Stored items
* * * * * * *
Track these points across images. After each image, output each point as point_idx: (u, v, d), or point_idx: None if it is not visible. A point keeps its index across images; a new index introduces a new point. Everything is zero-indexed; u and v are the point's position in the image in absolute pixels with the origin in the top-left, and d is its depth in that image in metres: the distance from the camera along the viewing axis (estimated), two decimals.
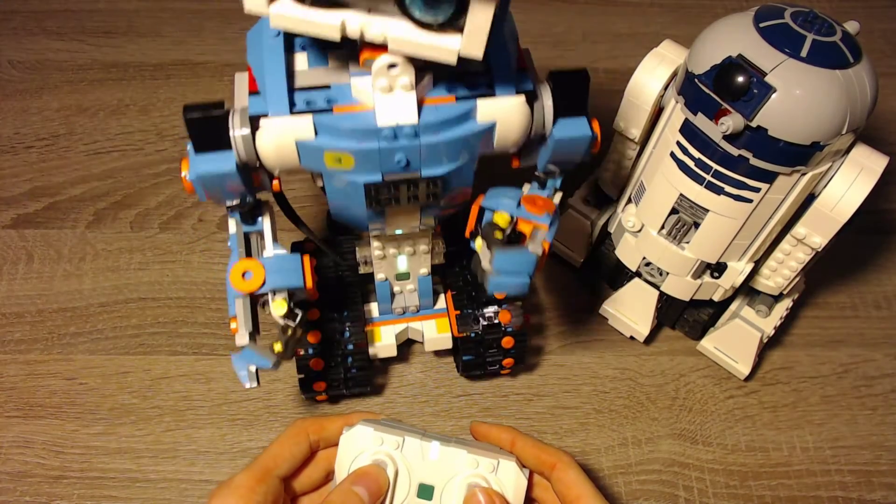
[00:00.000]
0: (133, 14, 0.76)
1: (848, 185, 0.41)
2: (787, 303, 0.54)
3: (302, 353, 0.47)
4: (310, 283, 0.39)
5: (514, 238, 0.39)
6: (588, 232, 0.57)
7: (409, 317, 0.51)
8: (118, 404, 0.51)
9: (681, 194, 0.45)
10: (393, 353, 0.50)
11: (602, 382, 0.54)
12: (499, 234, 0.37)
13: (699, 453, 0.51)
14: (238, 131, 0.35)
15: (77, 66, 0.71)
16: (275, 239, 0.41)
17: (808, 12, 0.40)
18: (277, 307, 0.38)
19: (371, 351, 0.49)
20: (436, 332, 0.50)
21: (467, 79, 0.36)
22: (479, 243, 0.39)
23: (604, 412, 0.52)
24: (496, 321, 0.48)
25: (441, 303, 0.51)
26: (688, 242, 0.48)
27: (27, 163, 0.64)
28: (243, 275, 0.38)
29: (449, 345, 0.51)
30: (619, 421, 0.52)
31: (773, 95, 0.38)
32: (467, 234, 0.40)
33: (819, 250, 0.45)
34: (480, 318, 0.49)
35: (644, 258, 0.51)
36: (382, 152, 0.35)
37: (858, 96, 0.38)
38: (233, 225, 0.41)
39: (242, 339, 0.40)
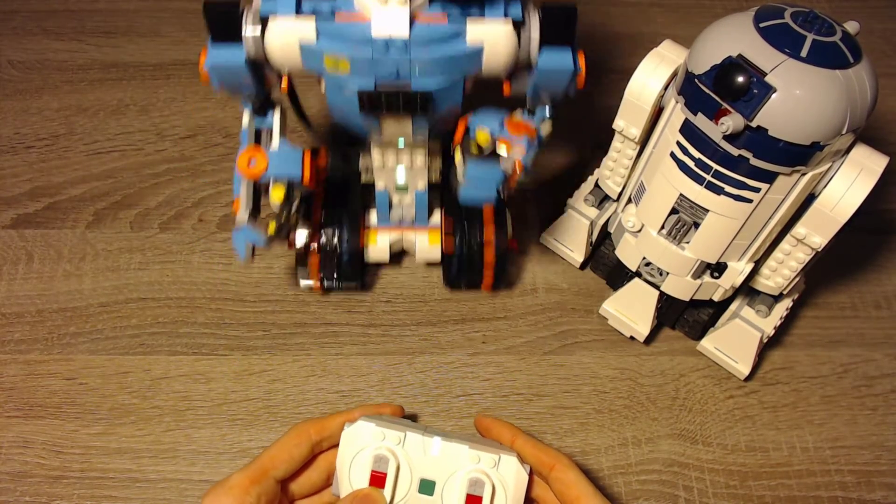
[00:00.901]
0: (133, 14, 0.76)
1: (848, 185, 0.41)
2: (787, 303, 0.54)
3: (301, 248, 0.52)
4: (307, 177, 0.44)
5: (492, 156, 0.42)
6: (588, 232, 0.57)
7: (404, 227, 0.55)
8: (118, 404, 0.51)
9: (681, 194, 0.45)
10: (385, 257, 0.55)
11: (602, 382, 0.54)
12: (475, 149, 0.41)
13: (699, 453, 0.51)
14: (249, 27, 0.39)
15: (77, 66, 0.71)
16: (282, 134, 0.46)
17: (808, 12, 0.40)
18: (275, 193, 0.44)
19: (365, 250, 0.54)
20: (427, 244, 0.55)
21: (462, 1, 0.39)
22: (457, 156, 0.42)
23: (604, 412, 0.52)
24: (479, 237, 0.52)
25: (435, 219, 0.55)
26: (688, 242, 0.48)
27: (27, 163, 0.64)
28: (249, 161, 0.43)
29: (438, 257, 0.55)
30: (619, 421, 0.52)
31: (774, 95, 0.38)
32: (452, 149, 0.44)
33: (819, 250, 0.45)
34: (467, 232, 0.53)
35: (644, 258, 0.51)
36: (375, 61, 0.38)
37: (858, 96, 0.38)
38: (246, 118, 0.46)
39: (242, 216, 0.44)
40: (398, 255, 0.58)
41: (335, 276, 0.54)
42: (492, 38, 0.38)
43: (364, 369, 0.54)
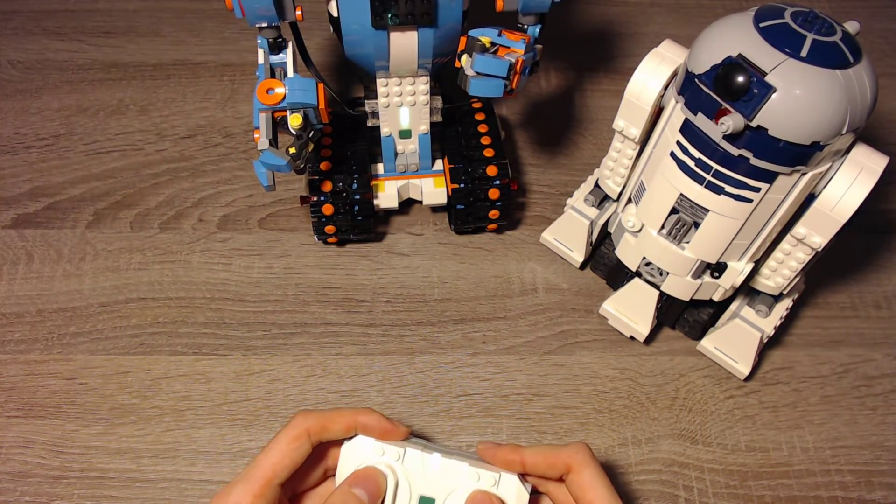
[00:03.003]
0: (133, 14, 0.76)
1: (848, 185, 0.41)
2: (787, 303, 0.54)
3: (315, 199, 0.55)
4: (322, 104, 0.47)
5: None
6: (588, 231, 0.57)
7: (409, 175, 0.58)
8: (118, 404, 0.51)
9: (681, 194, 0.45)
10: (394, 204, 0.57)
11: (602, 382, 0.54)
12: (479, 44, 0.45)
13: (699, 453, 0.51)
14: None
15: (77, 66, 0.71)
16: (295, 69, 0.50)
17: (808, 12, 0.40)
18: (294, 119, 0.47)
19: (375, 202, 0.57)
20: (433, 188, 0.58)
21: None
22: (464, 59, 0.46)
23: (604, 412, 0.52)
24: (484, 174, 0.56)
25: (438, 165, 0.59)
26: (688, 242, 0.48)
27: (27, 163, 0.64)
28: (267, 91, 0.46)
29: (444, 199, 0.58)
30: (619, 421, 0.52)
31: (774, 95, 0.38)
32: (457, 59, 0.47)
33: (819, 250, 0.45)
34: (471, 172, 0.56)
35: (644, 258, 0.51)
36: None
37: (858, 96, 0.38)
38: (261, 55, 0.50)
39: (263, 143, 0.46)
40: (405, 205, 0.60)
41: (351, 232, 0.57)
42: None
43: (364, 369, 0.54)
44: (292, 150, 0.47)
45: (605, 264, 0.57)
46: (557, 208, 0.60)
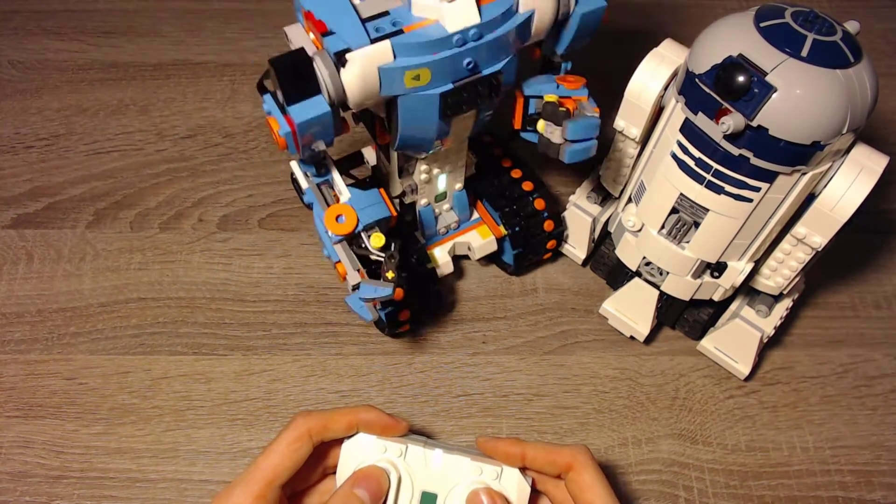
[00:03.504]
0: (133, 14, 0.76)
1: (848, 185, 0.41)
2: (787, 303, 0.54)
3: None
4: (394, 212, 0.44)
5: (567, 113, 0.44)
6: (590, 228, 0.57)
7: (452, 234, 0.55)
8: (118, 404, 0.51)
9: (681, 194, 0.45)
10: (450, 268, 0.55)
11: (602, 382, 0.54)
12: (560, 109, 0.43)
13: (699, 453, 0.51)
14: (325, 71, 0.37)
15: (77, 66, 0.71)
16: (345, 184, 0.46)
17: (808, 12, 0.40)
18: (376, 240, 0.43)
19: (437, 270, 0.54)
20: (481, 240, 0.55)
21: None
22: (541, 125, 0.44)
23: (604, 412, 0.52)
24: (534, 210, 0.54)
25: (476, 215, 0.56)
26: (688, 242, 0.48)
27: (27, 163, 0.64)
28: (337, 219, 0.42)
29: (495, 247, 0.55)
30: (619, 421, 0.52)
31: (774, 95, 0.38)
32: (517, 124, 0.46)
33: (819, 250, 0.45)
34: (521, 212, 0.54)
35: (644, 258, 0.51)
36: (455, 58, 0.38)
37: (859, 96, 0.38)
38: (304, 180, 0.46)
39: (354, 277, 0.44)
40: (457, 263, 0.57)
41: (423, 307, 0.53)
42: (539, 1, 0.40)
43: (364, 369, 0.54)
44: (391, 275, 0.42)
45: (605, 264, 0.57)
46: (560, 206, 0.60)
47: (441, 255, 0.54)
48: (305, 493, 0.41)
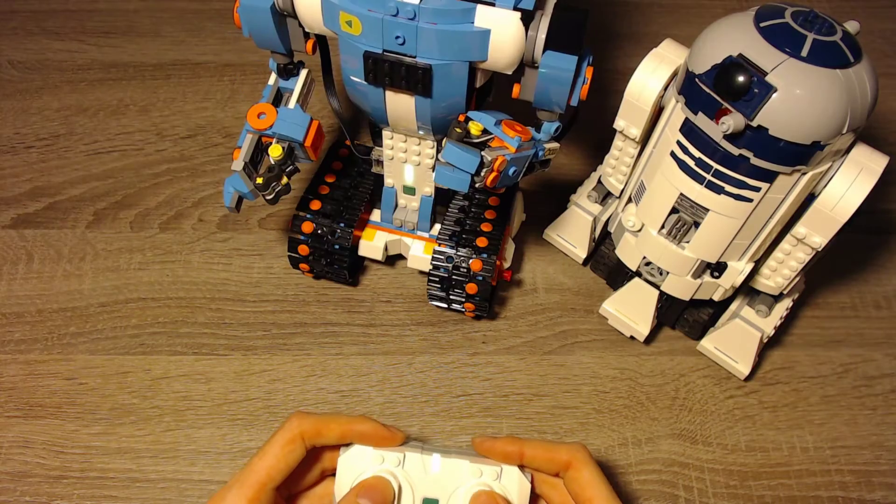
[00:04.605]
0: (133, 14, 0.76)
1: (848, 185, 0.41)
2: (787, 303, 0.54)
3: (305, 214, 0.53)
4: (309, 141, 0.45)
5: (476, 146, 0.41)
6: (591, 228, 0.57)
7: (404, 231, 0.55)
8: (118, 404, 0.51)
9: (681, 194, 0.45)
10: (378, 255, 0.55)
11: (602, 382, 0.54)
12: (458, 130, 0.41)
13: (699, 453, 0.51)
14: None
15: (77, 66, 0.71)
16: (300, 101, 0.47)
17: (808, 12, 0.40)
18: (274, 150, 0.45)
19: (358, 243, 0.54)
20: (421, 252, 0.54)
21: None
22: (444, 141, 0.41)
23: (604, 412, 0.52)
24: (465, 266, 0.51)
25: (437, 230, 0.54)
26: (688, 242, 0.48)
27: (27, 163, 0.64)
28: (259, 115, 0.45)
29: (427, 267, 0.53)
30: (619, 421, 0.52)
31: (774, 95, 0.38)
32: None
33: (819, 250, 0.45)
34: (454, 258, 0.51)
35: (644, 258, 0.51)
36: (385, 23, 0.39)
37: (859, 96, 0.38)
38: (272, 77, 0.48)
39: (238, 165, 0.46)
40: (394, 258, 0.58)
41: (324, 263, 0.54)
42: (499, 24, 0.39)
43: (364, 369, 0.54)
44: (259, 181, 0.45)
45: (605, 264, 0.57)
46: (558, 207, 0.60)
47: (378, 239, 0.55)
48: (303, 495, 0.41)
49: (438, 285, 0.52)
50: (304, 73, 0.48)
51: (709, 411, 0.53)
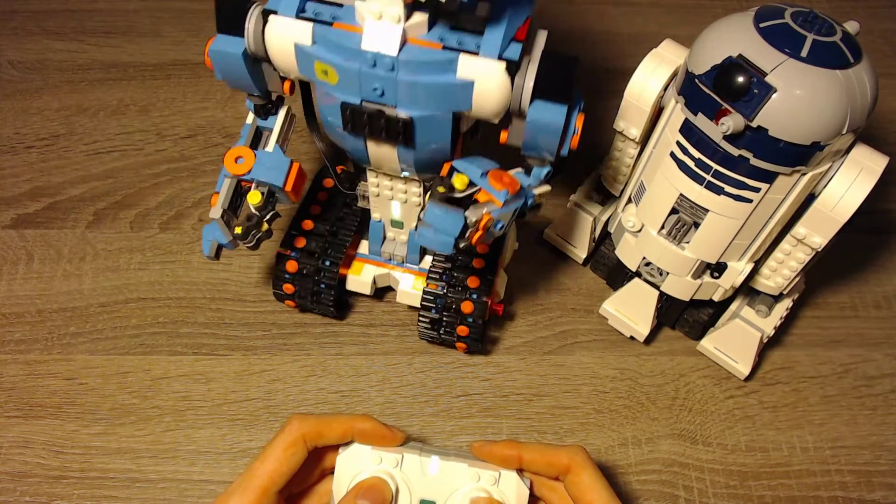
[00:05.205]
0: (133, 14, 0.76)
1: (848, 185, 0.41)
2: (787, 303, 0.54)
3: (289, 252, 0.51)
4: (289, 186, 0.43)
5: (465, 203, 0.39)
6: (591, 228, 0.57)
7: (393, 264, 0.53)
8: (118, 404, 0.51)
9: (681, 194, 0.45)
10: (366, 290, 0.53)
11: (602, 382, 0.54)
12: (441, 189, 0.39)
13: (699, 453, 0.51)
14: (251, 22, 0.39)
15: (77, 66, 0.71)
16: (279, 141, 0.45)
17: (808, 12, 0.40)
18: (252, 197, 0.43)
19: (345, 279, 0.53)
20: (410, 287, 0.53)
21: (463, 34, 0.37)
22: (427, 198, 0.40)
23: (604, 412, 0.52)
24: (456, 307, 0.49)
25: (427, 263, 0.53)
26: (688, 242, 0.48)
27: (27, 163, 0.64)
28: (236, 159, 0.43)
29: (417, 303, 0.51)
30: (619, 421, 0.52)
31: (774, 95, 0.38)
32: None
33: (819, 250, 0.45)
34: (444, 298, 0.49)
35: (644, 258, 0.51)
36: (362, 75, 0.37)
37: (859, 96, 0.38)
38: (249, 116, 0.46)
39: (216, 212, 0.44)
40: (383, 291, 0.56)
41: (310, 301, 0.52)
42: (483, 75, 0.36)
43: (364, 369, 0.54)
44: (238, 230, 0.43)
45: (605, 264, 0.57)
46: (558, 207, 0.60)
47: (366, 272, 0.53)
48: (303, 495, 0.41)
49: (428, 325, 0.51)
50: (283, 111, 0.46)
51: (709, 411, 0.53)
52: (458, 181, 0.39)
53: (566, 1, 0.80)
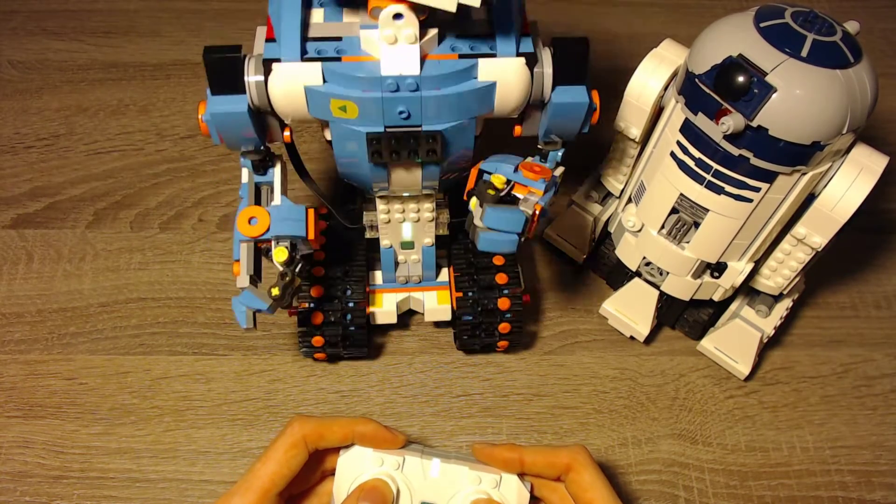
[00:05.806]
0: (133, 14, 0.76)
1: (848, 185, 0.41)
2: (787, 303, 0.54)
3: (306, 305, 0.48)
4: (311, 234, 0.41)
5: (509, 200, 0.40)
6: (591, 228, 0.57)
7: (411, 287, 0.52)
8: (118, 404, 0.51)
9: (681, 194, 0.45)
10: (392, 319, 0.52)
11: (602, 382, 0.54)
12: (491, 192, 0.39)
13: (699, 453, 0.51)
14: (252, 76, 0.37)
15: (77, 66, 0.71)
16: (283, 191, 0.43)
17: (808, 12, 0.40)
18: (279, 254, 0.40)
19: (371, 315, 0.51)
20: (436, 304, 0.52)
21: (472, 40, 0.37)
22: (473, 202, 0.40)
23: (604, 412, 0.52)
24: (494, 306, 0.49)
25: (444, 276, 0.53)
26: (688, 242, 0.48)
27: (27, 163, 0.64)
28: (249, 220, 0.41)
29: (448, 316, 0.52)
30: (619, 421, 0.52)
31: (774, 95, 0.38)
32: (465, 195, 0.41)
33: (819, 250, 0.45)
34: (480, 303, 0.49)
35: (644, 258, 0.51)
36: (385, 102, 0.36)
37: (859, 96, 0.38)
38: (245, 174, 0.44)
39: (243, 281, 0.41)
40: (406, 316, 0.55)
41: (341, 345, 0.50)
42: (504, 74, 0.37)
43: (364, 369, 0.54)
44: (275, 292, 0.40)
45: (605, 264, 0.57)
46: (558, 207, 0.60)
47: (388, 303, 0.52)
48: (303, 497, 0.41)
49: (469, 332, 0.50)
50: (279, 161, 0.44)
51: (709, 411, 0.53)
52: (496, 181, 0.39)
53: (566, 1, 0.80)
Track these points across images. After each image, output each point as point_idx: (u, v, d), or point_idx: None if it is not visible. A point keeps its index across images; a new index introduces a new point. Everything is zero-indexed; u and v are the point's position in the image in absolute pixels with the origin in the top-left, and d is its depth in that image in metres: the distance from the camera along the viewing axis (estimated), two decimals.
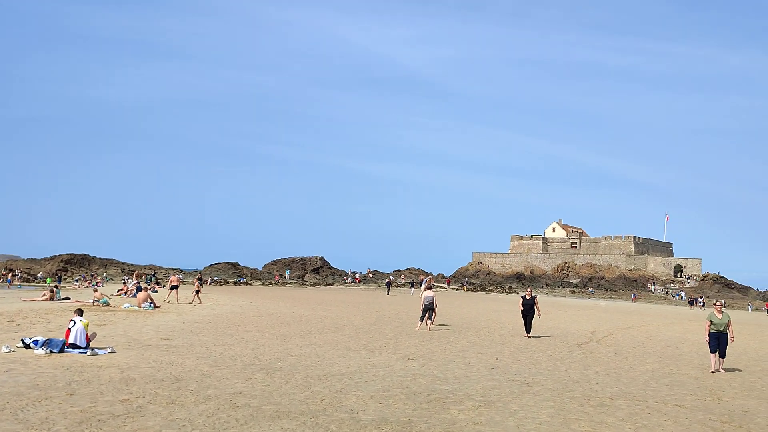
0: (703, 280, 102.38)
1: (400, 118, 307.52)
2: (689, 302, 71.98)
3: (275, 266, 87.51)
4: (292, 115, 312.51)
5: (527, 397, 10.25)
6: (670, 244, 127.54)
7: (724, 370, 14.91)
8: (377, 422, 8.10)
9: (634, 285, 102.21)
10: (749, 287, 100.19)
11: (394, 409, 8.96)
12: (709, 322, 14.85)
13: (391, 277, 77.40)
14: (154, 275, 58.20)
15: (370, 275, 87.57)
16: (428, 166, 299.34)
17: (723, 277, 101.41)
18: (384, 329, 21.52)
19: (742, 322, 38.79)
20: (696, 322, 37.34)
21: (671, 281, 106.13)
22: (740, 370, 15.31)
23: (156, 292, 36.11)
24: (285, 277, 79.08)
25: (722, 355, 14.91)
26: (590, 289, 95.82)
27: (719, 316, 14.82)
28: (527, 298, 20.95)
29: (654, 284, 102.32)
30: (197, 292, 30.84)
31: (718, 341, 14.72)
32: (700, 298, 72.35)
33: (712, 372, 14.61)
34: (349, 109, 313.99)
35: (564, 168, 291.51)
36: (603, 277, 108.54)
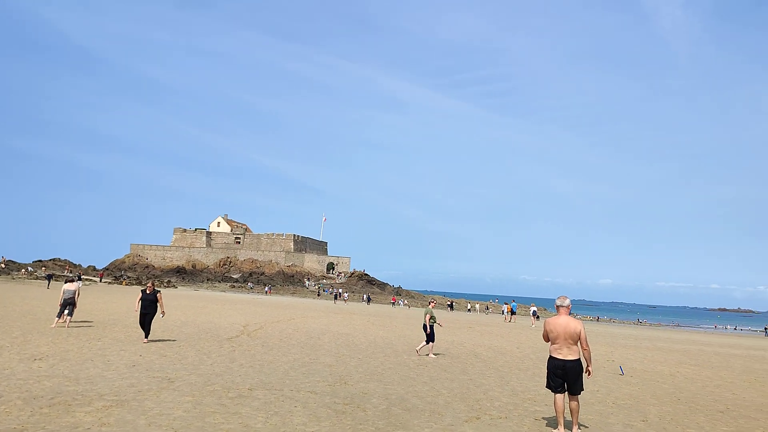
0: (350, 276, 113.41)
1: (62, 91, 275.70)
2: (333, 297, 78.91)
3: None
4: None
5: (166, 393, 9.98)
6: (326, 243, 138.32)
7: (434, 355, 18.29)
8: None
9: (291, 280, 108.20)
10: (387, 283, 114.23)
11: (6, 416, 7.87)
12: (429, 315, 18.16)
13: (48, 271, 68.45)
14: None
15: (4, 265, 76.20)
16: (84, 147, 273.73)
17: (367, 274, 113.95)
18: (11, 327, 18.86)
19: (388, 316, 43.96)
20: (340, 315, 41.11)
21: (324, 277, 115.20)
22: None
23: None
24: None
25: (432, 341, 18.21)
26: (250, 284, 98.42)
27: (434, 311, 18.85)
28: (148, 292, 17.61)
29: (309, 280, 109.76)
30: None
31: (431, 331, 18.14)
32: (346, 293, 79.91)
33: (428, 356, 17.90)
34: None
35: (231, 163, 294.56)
* * * * * * *
## Your objective
Your copy must start at the line that holds "32: (700, 298, 72.35)" and end at the last line of the data, both included; it must contain no pictures.

## Answer to this task
32: (700, 298, 72.35)
33: (712, 372, 14.61)
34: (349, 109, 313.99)
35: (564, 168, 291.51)
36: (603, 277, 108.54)
0: (350, 276, 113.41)
1: (62, 91, 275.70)
2: (333, 297, 78.91)
3: None
4: None
5: (166, 393, 9.98)
6: (326, 243, 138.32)
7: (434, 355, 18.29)
8: None
9: (291, 280, 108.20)
10: (387, 283, 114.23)
11: (6, 416, 7.87)
12: (429, 315, 18.16)
13: (48, 271, 68.45)
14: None
15: (4, 265, 76.20)
16: (84, 147, 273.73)
17: (367, 274, 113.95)
18: (11, 327, 18.86)
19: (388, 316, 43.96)
20: (340, 315, 41.11)
21: (324, 277, 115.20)
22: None
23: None
24: None
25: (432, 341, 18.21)
26: (250, 284, 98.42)
27: (434, 311, 18.85)
28: (148, 292, 17.61)
29: (309, 280, 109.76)
30: None
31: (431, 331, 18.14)
32: (346, 293, 79.91)
33: (428, 356, 17.90)
34: None
35: (231, 163, 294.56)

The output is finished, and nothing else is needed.